Bastaba ver la casa de barro, sus caras, la suciedad y sus atuendos para intuir que apenas podían vivir de la tierra y que la educación era un lujo que solo se permitían hasta primaria por estar la escuela cerca. Aun así, Rajendra sacó el formulario para apuntar todos los datos de la familia. El padre, cuyas manos y pies habían trabajado la tierra desde que tuvo uso de razón, estaba sonriente y agradecido con nuestra visita. Tras media hora de conversación, y ofrecerle a Maya costearle sus estudios de secundaria e incluso pagarle una habitación compartida cerca del colegio de secundaria que está a tres horas de distancia, la cara de Maya se iluminó. Miró a su padre para recibir su beneplácito, y ante algunos vecinos que nos habían acompañado hasta la casa, se comprometió a seguir estudiando.
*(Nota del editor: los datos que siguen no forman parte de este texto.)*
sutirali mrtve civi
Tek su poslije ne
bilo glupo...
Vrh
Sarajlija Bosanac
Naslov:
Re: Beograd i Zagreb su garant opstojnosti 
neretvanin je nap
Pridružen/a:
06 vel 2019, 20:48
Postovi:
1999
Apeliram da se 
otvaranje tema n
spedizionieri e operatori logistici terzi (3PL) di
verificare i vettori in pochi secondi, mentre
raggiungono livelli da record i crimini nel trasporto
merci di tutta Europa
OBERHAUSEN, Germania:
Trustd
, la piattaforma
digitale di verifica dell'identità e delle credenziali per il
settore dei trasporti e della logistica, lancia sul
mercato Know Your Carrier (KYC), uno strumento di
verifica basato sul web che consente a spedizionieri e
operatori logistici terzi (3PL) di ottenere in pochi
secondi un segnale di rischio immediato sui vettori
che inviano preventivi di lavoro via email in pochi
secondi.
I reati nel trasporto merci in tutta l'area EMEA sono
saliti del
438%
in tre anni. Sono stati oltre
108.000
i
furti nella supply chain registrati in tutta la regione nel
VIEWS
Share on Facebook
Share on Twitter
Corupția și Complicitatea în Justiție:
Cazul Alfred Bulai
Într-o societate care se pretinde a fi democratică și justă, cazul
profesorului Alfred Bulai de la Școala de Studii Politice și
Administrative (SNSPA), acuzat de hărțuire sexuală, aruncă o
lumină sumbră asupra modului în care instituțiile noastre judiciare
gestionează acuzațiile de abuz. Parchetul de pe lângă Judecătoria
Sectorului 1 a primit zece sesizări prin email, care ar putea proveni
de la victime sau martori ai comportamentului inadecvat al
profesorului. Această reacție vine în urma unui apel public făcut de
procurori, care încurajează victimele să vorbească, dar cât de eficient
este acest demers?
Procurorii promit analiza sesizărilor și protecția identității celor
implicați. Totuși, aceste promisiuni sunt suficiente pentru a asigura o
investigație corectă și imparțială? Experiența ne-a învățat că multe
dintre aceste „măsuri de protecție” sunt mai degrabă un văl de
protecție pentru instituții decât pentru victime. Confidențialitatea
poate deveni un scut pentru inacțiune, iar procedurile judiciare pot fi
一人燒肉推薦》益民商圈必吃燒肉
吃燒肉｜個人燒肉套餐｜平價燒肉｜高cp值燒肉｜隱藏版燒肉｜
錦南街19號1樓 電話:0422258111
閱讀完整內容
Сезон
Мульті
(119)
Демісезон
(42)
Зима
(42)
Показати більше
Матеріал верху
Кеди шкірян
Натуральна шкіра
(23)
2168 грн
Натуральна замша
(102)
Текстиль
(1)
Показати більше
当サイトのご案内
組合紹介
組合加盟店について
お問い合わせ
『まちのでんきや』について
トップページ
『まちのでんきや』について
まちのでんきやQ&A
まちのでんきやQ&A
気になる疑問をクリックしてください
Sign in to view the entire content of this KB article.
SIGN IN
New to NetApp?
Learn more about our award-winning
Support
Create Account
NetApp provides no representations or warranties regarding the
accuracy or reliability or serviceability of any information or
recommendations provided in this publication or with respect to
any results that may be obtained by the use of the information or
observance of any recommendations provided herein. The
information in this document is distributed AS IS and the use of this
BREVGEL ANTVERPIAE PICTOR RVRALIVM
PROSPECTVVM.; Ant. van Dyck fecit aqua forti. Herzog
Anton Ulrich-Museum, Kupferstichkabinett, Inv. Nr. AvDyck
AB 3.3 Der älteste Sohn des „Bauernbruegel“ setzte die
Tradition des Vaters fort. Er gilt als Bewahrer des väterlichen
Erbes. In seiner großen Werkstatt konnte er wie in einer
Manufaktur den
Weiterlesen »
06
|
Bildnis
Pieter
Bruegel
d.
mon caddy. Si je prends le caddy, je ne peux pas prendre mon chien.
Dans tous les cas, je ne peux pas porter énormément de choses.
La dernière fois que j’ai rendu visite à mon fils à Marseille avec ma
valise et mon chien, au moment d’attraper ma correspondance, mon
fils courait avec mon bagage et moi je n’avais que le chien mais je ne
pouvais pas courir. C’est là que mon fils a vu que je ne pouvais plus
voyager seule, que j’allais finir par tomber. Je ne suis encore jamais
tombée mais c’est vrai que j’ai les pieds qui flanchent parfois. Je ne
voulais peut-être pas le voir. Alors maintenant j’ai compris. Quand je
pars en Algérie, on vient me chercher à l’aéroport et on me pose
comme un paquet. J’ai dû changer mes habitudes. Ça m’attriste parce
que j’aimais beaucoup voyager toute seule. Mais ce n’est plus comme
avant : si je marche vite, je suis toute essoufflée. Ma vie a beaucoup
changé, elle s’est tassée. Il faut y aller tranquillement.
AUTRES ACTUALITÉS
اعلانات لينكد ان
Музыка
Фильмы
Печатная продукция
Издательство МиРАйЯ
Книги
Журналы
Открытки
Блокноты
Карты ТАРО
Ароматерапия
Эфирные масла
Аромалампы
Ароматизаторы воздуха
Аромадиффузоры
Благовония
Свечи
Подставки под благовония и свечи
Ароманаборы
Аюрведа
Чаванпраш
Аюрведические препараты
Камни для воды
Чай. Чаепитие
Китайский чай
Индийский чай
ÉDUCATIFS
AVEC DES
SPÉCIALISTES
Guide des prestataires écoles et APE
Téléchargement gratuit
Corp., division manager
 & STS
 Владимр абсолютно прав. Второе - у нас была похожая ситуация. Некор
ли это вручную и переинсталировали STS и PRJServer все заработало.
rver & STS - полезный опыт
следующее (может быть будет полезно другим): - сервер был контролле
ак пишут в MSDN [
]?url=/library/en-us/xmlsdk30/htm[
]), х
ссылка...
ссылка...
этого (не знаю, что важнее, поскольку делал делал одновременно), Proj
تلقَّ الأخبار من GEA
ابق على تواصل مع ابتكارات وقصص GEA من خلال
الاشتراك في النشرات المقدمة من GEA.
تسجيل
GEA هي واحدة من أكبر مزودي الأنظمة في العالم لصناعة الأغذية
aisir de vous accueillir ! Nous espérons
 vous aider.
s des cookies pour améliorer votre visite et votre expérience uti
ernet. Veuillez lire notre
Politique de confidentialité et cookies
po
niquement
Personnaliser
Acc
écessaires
Durante esa media hora, yo no dejaba de observar a los hermanos pequeños de Maya, sorprendidos con nuestra visita inesperada. Su padre mostraba la misma cara de perplejidad, y luego de agradecimiento. Ahora, sentado en el salón de mi casa en La Gavia, Gran Canaria, miro atrás y recuerdo este momento con añoranza. Añoro la fortaleza de esta gente, y me hace sentir a veces muy pequeño, muy débil. Sé que no elegimos donde nacemos, que lo normal para mí no es lo normal para ellos. Aun así me sirven de ejemplo cuando me ahogo en un vaso de agua con mis problemas, cuando las cosas no salen cómo yo quiero, cundo me invade la soledad o la tristeza. Recuerdo sus sonrisas, sus manos, sus movimientos, sus uñas,  su inocencia. Y lo quiero todo para mí, vivir el presente, no pensar, no tener tiempo para llorar o gemir. Aun así, el recuerdo sólo no me basta para sonreír, para enderezarme. Solo estando muy atento a la tristeza, al dolor o a la soledad puedo volverme a poner en pie, a caminar, e incluso sonreír. Pero no es fácil sentir el dolor en nuestras carnes, permitirnos bajar la angustia de la mente al cuerpo, sentirla sin miedo, observarla… y verla marchar al mismo tiempo que surge la calma.

Un fuerte abrazo y deseos de que una gran calma nos atrape, y quedarnos ahí, aire que entra y aire que sale.

PD: Gracias a todos los que hacen este día a día posible. Compartir estos relatos, las emociones diarias. Es una de mis maneras de decir gracias, compartiendo la vida.